Juno, though the most exalted of the goddesses, appears to have been frequently actuated by the same fierce passions that agitates the human breast; revenge, jealousy, and pride, often exercised their dominion over this goddess; such were the absurd and unworthy objects of pagan veneration, even among the Greeks, whose character stood high for wisdom.

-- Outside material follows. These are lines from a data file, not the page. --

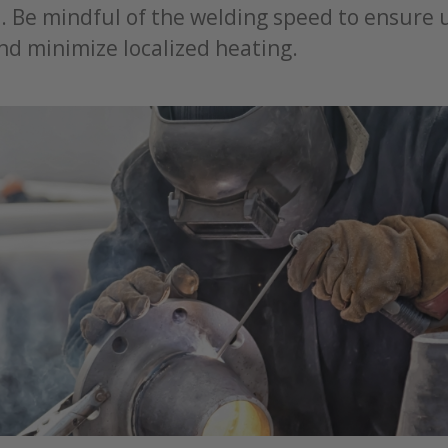
s. Be mindful of the welding speed to ensure
nd minimize localized heating.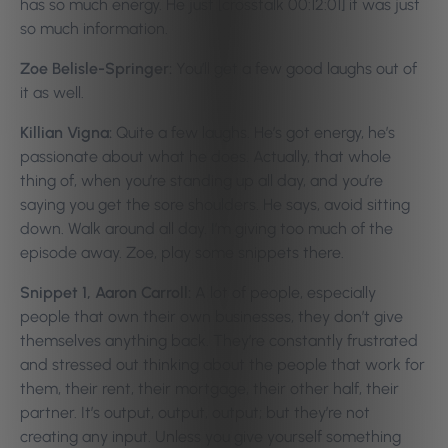
has so much energy. He just [crosstalk 00:12:01] it was just
so much information.
Zoe Belisle-Springer:
You’ll get a few good laughs out of
it as well.
Killian Vigna:
Quite a few laughs. He’s got energy, he’s
passionate about what he does. Actually, that whole
thing of, when you’re standing up all day, and you’re
saying you get the sore shoulders. He says, avoid sitting
down. Walk around all day. I’m giving too much of the
episode away. Zoe, play some snippets there.
Snippet 1, Aaron Carroll:
A lot of people, especially
people that own their own businesses, they don’t give
themselves anything back. They’re constantly frustrated
and stressed out thinking about the people that work for
them, their rent, their mortgage, their other half, their
partner. It’s output, output, output; but they’re not
creating any input. Unless you give yourself something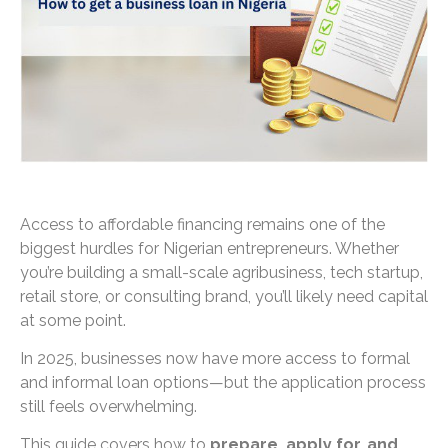
Access to affordable financing remains one of the
biggest hurdles for Nigerian entrepreneurs. Whether
you’re building a small-scale agribusiness, tech startup,
retail store, or consulting brand, you’ll likely need capital
at some point.
In 2025, businesses now have more access to formal
and informal loan options—but the application process
still feels overwhelming.
This guide covers how to
prepare, apply for, and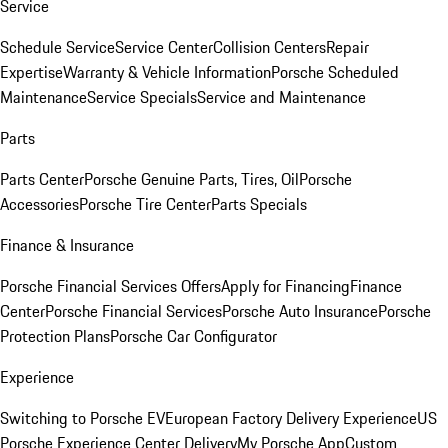
Service
Schedule Service
Service Center
Collision Centers
Repair
Expertise
Warranty & Vehicle Information
Porsche Scheduled
Maintenance
Service Specials
Service and Maintenance
Parts
Parts Center
Porsche Genuine Parts, Tires, Oil
Porsche
Accessories
Porsche Tire Center
Parts Specials
Finance & Insurance
Porsche Financial Services Offers
Apply for Financing
Finance
Center
Porsche Financial Services
Porsche Auto Insurance
Porsche
Protection Plans
Porsche Car Configurator
Experience
Switching to Porsche EV
European Factory Delivery Experience
US
Porsche Experience Center Delivery
My Porsche App
Custom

The history of Jupiter is the most difficult of all to reduce to any tolerable regularity or consistency, for almost every country laid claim to this deity as the native of that place. The gods having in the first instance been considered as illustrious personages, who had once lived on the earth, and conferred great benefits on their country, they identified the most celebrated character among them with the most esteemed of their gods, or in this manner conferred immortal' honour on their primogenitor. Thus the Egyptians confounded Ham with Osiris, calling him Ammon. The same was practised by other countries, each people calling Osiris or the Sun, by the name of the most revered character of that district, adding the epithet of Jupiter to the other, and attaching their own particular history to this their native god. Hence the Jupiter Ammon of the Lybians, the Jupiter Serapis of Egypt, the Belus "of the Assyrians, and other Jupiters almost without number.

The Romans considered him as the guardian of their empire, and gave him different titles, as Jupiter Capitolinus, from a temple erected to his honour on the Capitoline Hill. Jupiter Tonans, or the thunderer. Jupiter Fulminans, the scatterer of the lightning, and the hurler of thunder-bolts. But our chief concern is with the Grecian and Egyptian deities, to whom we now return.